Remember that when the Constitution was first ratified, it did not yet contain its famous first 10 amendments, otherwise known as the Bill of Rights. Those amendments arrived a few years later. They were added in response to the fierce criticism leveled against the Constitution by the Anti-Federalists, who opposed ratification on several grounds, one of which was that the document lacked a bill of rights, and therefore, in their view, left a number of key rights unprotected (because unmentioned).
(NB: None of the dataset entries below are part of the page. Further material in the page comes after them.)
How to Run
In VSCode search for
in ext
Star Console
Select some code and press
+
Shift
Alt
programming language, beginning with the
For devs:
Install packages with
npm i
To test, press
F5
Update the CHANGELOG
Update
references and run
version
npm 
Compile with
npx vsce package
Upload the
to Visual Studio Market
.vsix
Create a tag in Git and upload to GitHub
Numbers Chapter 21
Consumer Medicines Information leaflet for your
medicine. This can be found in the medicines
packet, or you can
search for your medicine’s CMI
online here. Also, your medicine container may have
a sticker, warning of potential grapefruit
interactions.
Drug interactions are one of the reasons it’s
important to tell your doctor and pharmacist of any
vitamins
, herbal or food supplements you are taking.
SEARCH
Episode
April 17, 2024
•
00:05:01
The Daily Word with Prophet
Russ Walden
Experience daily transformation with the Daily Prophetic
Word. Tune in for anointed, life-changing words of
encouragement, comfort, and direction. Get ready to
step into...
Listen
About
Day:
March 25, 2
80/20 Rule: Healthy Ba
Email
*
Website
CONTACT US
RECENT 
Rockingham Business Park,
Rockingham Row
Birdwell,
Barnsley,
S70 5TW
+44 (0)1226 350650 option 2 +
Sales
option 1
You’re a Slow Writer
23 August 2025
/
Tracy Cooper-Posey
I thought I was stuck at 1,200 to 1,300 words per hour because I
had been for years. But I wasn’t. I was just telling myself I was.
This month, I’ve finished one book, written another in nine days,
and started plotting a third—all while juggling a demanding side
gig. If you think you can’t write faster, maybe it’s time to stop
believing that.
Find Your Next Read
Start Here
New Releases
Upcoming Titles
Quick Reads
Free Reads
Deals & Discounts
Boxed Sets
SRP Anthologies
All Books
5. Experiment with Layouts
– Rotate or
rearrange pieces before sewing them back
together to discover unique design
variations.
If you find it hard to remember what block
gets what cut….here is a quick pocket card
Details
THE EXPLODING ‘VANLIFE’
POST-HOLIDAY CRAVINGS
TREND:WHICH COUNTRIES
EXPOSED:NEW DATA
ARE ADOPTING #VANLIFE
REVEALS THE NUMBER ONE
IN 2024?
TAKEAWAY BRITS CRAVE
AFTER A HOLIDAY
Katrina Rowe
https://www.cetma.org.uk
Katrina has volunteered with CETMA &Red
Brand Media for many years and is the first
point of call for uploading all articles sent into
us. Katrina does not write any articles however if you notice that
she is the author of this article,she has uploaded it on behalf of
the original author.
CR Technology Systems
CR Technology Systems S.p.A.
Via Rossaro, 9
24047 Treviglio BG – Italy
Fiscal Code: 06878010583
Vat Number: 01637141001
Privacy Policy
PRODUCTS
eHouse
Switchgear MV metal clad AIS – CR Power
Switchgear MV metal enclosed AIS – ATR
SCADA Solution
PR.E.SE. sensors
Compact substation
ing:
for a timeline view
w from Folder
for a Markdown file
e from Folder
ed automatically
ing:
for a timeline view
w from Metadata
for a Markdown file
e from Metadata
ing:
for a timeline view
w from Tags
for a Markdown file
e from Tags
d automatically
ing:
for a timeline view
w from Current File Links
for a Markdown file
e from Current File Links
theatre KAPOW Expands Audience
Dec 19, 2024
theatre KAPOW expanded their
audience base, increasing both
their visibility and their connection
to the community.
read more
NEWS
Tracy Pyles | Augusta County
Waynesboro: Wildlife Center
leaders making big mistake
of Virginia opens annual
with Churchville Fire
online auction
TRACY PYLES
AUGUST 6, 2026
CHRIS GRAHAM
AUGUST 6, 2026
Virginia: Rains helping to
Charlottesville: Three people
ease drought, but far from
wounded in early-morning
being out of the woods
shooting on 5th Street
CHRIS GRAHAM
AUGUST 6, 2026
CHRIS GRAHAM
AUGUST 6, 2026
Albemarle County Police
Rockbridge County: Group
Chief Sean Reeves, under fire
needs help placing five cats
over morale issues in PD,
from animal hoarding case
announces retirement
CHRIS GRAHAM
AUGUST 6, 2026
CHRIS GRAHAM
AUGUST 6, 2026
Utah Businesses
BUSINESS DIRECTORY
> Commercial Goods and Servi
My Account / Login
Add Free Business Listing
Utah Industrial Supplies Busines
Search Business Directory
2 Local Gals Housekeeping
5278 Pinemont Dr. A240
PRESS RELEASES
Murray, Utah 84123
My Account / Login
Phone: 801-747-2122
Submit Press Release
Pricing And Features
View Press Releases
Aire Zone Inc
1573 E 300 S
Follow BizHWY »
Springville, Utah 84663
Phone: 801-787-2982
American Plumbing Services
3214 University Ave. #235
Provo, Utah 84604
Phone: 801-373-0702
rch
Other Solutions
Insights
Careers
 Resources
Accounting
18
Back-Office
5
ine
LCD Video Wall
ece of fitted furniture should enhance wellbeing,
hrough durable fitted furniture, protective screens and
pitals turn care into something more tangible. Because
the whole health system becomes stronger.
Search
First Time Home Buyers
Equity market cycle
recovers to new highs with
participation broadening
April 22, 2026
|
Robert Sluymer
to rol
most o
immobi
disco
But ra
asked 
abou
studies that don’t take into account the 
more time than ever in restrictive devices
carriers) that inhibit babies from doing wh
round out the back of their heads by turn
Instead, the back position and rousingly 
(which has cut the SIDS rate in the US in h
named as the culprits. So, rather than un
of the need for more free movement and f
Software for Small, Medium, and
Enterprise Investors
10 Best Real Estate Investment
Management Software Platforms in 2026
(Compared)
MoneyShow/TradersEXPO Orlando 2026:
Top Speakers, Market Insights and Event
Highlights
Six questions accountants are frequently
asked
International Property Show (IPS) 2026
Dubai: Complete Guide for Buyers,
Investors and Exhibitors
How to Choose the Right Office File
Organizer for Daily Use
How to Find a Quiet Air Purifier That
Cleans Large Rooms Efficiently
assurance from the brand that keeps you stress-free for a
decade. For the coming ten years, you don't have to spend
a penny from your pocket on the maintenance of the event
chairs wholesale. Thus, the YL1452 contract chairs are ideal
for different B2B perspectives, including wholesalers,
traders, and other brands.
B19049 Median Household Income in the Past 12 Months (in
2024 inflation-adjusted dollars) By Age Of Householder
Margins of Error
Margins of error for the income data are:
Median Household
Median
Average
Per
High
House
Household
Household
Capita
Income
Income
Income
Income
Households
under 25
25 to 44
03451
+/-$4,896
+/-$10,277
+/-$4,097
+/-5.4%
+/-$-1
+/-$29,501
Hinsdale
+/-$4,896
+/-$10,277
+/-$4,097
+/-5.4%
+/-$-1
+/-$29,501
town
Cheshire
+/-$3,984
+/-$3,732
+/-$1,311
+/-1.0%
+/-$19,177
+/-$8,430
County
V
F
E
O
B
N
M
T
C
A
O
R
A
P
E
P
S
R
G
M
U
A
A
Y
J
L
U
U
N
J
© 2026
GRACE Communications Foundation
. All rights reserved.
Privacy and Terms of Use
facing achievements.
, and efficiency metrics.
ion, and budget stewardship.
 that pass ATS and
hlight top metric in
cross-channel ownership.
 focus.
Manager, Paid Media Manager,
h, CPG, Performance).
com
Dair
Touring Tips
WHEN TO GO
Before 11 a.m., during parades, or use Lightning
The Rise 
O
The Federalists, who labored on behalf of the Constitution's ratification, rejected this argument. Why? Because, explained James Wilson, one of the leading figures at the Philadelphia Constitutional Convention, "if we attempt an enumeration, everything that is not enumerated is presumed to be given." And the consequence of that, Wilson told the Pennsylvania Ratification Convention, "is, that an imperfect enumeration would throw all implied power into the scale of the government; and the rights of the people would be rendered incomplete."
James Iredell, a future justice of the U.S. Supreme Court, made the same argument at the North Carolina Ratification Convention. "It would not only be useless, but dangerous, to enumerate a number of rights which are not intended to be given up," he said. That is "because it would be implying, in the strongest manner, that every right not included in the exception might be impaired by the government without usurpation." Furthermore, Iredell added, "it would be impossible to enumerate every one. Let anyone make what collection or enumeration of rights he pleases, I will immediately mention twenty or thirty more rights not contained in it."
James Madison, one of the principal architects of the new Constitution, closely followed this debate. On June 8, 1789, he gave a speech to Congress proposing the group of amendments that would ultimately become the Bill of Rights. While doing so, he directly addressed the Anti-Federalist/Federalist debate. "It has been observed also against a bill of rights, that, by enumerating particular exceptions to the grant of power, it would disparage those rights which were not placed in that enumeration," he said, "and it might follow by implication, that those rights which were not singled out, were intended to be assigned into the hands of the general government, and were consequently insecure." Madison acknowledged that "this is one of the most plausible arguments I have ever heard urged against the admission of a bill of rights into this system; But, I conceive, that may be guarded against. I have attempted it."
Madison's attempt became enshrined in the Constitution as the Ninth Amendment. Here is what it says: "The enumeration in the Constitution of certain rights shall not be construed to deny or disparage others retained by the people." In short, unenumerated rights get the same respect as enumerated ones.
https://reason.com/2022/06/24/alito...urning-roe-is-an-insult-to-the-9th-amendment/
My question is this. Why did Alito use the "it's not in the Constitution" as the major reason why the court can take away a Constitutional right? Does he think we don't know about the 9th amendment or does he think it is wrong too? Do we really want a Justice who can't follow even the first 10 amendments?